Located in Rudy, Arkansas
Serving Fort Smith, Van Buren, and surrounding areas

Switching Venues

Switching Venues

Because your dog does not necessarily understand that a cue means the same thing in a new location as it does where you have trained it, when you first start a behavior it is helpful to change locations once your dog is successful.

What I mean by this is:  If your dog has learned to sit in your living room, it doesn’t mean he has learned to sit anywhere else.  So once he’s figured it out in the living room, move to a new location.

Try to see switching locations as a progression, like climbing a ladder.  If you try to go from the bottom rung on the ladder to the top rung you are sure to fall.  Instead, take the steps in order, getting increasingly closer to the goal.

This concept is the same for any cue you teach.  For each cue you should plan to introduce the cue in different locations.

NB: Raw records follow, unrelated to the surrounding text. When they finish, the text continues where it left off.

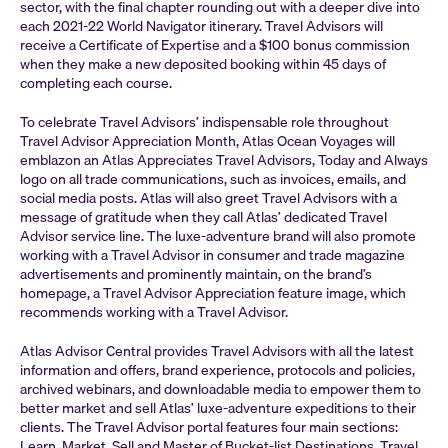
sector, with the final chapter rounding out with a deeper dive into
each 2021-22 World Navigator itinerary. Travel Advisors will
receive a Certificate of Expertise and a $100 bonus commission
when they make a new deposited booking within 45 days of
completing each course.
To celebrate Travel Advisors’ indispensable role throughout
Travel Advisor Appreciation Month, Atlas Ocean Voyages will
emblazon an Atlas Appreciates Travel Advisors, Today and Always
logo on all trade communications, such as invoices, emails, and
social media posts. Atlas will also greet Travel Advisors with a
message of gratitude when they call Atlas’ dedicated Travel
Advisor service line. The luxe-adventure brand will also promote
working with a Travel Advisor in consumer and trade magazine
advertisements and prominently maintain, on the brand’s
homepage, a Travel Advisor Appreciation feature image, which
recommends working with a Travel Advisor.
Atlas Advisor Central provides Travel Advisors with all the latest
information and offers, brand experience, protocols and policies,
archived webinars, and downloadable media to empower them to
better market and sell Atlas’ luxe-adventure expeditions to their
clients. The Travel Advisor portal features four main sections:
Learn, Market, Sell and Master of Bucket-list Destinations. Travel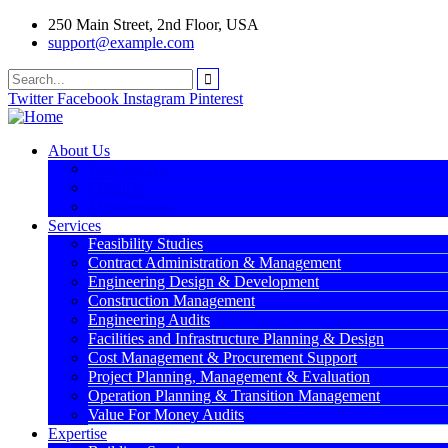
250 Main Street, 2nd Floor, USA
support@example.com
Twitter
Facebook
Instagram
Pinterest
About Us
Who We Are
Clientele
Memberships
Services
Feasibility Studies
Contract Administration & Management
Engineering Design & Development
Construction Management
Engineering Audits
Facilities and Infrastructure Planning & Design
Cost Management & Procurement Support
Project Planning, Management & Evaluation
Operation Planning & Transition Management
Value For Money Audits
Expertise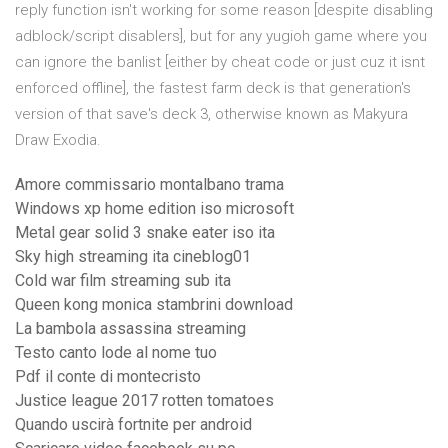
reply function isn't working for some reason [despite disabling
adblock/script disablers], but for any yugioh game where you
can ignore the banlist [either by cheat code or just cuz it isnt
enforced offline], the fastest farm deck is that generation's
version of that save's deck 3, otherwise known as Makyura
Draw Exodia.
Amore commissario montalbano trama
Windows xp home edition iso microsoft
Metal gear solid 3 snake eater iso ita
Sky high streaming ita cineblog01
Cold war film streaming sub ita
Queen kong monica stambrini download
La bambola assassina streaming
Testo canto lode al nome tuo
Pdf il conte di montecristo
Justice league 2017 rotten tomatoes
Quando uscirà fortnite per android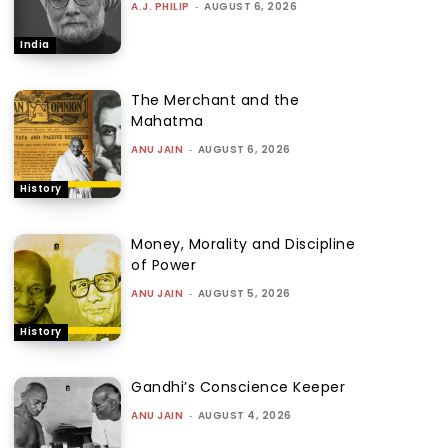
A.J. PHILIP
-
AUGUST 6, 2026
India
The Merchant and the
Mahatma
ANU JAIN
-
AUGUST 6, 2026
History
Money, Morality and Discipline
of Power
ANU JAIN
-
AUGUST 5, 2026
History
Gandhi’s Conscience Keeper
ANU JAIN
-
AUGUST 4, 2026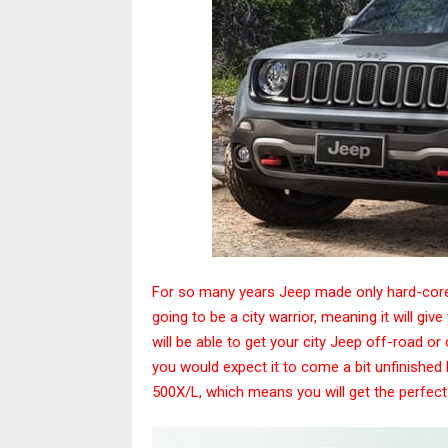
For so many years Jeep made only hard-core
going to be a city warrior, meaning it will giv
will be able to get your city Jeep off-road or
you would expect it to come a bit unfinished bu
500X/L, which means you will get the perfect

Here is what this might look like:

  1. You teach your dog sit (or any other behavior) in your living room.  He/she does it 95% of the time when you are in your living room.
  2. You take your dog into the garage, but your dog won’t sit.
  3. You reintroduce the sit by capturing it (starting from scratch), and you work back up to where your dog is doing it consistently in the garage.
  4. You walk outside into the back yard.  Your dog will not sit.
  5. You reintroduce it again, this time in the back yard.  Your dog quickly becomes consistent at performing the behavior.
  6. You move to the front yard and retrain the behavior.  It goes quickly.
  7. You move to the street and do it again.
  8. You take your dog to a quiet park during a time when few people are there and you stay far from anyone.
  9. You go to the home improvement store that allows dogs during a time when they are not busy.  You work in the farthest corner of the parking lot from the building.
  10. The next time you go, you go inside and work there.
  11. You go back at a time when they have just slightly more traffic and work inside as far away from anyone as you can get.  You don’t let anyone greet your dog so he/she never gets too excited.
  12. You go back at a time that is moderately busy, but you make a point to stay away from everyone.
  13. You go back when it’s slow again, but this time you let people get closer to your dog and you capture until your dog has calmed down and is ready to perform.
  14. You work when it’s less slow and let people get closer.
  15. You move to the nearest farm supply store and work through the steps there.
  16. You go to a moderately crowded park and work there.
  17. You go about a dozen other places before you even think about stepping into a dog park or a pet store and expecting your dog to be successful.  Those are the top of the ladder.  Don’t ask your dog to do something that will lead to failure.  You cannot go too slow, but you can definitely go too fast.